#### Directions
Pull out every line of the data below that contains the string "Theft", matching case exactly.

___ Raw data

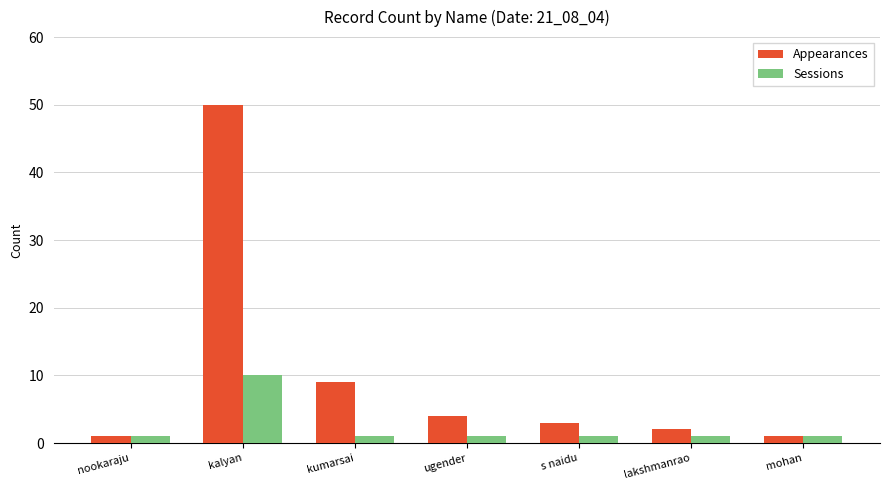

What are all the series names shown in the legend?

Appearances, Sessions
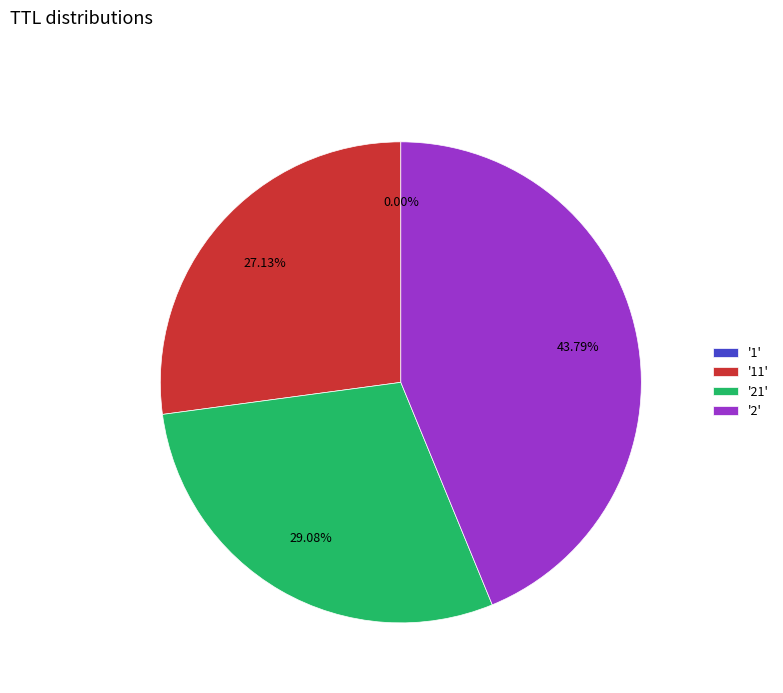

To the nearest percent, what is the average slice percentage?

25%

______
___ Raw data

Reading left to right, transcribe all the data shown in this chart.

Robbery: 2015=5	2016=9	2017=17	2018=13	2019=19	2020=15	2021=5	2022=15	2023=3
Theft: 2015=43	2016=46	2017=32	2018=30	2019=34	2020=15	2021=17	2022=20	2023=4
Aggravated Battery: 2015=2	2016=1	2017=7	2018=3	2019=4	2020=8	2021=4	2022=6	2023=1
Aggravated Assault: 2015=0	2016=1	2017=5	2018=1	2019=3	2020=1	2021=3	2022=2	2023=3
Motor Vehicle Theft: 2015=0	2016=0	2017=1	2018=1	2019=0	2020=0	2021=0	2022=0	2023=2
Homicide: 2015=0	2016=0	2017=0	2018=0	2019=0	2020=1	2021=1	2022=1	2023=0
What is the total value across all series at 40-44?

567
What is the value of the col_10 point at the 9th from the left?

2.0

______
___ Raw data

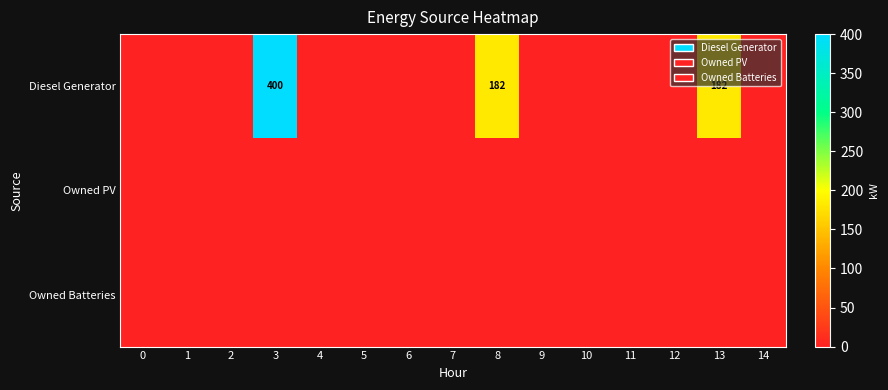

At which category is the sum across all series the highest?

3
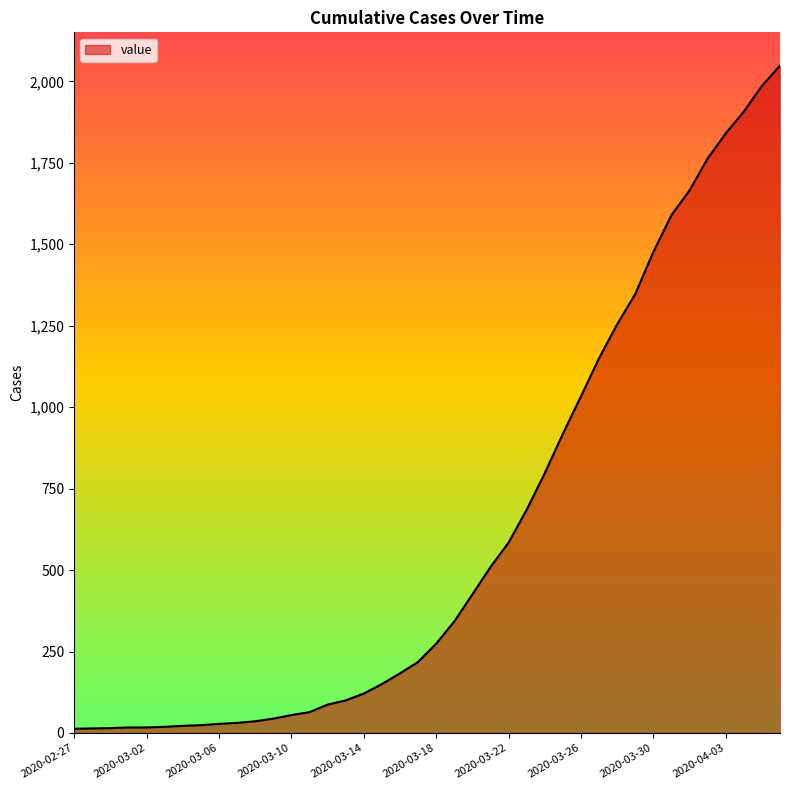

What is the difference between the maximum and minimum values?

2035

______

#### Output for this exercise
Theft: 2015=43	2016=46	2017=32	2018=30	2019=34	2020=15	2021=17	2022=20	2023=4
Motor Vehicle Theft: 2015=0	2016=0	2017=1	2018=1	2019=0	2020=0	2021=0	2022=0	2023=2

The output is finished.